◆ What the task requires:
Report every line in the entries below that contains the word "between".

◆ The data:
§ §

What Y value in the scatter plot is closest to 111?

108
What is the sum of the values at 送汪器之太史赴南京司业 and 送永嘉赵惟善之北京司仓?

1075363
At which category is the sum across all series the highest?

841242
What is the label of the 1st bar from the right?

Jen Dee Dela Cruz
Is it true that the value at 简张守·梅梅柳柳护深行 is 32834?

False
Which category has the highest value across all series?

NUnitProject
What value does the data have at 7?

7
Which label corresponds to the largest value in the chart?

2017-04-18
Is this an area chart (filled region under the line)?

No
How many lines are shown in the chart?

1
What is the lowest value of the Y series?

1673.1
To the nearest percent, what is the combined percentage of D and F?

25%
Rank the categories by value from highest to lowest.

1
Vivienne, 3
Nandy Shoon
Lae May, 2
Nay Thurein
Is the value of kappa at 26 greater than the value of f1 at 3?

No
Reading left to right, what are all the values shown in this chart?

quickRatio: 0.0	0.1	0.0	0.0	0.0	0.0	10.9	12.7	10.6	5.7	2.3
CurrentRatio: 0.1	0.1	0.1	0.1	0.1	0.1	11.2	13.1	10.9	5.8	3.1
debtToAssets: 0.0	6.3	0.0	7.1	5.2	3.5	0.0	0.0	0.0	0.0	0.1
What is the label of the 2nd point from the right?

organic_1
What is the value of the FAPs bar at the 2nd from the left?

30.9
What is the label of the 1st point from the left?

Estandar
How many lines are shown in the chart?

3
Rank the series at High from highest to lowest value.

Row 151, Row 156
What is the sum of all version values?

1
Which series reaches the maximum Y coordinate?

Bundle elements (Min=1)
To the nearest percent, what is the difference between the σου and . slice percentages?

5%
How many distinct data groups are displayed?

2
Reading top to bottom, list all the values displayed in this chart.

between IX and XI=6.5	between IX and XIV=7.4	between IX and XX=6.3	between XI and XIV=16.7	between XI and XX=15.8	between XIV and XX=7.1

§ §

◆ Written reply:
To the nearest percent, what is the difference between the σου and . slice percentages?
between IX and XI=6.5	between IX and XIV=7.4	between IX and XX=6.3	between XI and XIV=16.7	between XI and XX=15.8	between XIV and XX=7.1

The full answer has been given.